EXERCISE PROMPT
Below are records with pictures. Reproduce exactly the lines from the line with "Figure 4. Arrangement" to the line with "Figure 11. Variation", inclusive, and leave each picture out.

START ENTRIES SUPPLIED

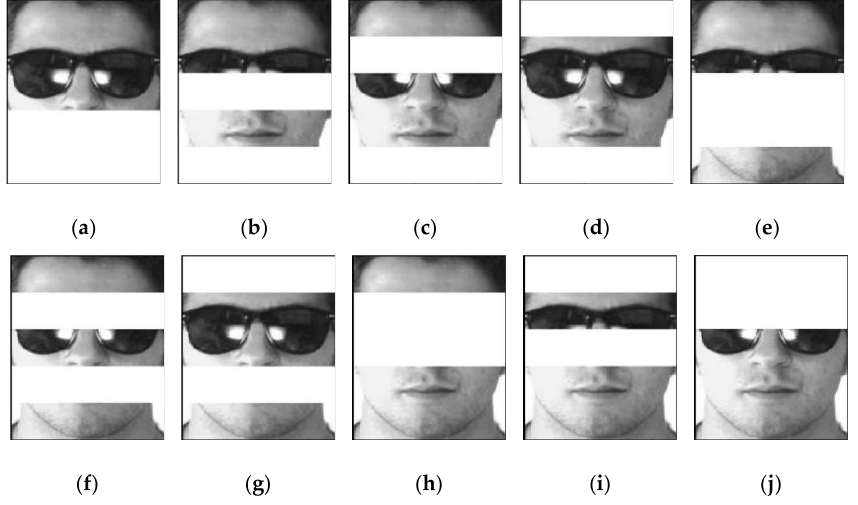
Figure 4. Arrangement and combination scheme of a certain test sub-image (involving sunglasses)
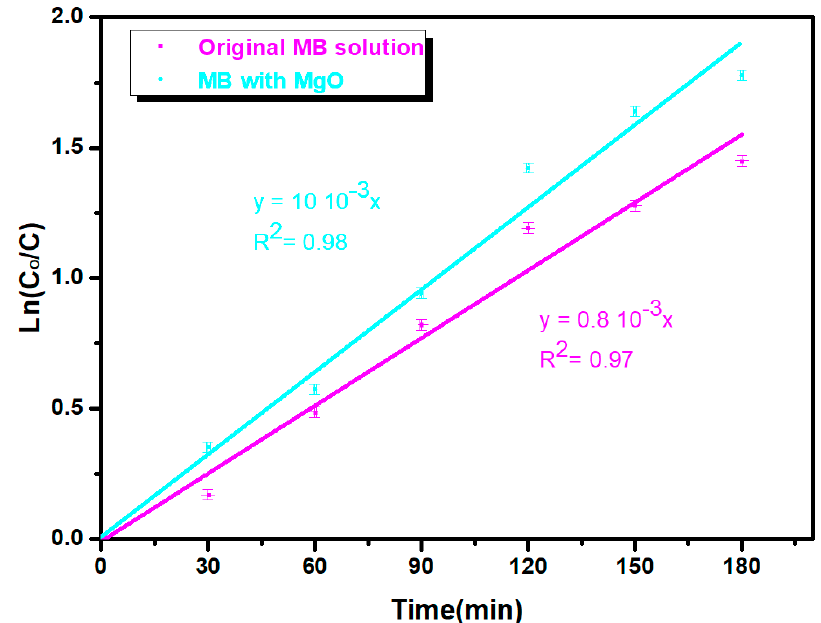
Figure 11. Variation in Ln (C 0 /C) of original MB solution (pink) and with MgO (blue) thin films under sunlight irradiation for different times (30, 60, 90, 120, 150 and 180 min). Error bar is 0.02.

END ENTRIES SUPPLIED
START ENTRIES SUPPLIED

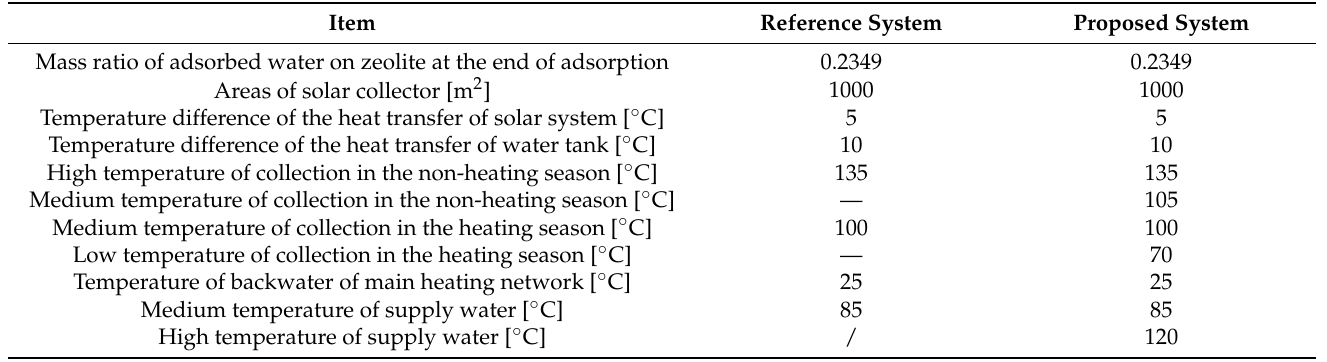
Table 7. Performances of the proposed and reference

END ENTRIES SUPPLIED

WRITTEN SOLUTION
Figure 4. Arrangement and combination scheme of a certain test sub-image (involving sunglasses)
Figure 11. Variation in Ln (C 0 /C) of original MB solution (pink) and with MgO (blue) thin films under sunlight irradiation for different times (30, 60, 90, 120, 150 and 180 min). Error bar is 0.02.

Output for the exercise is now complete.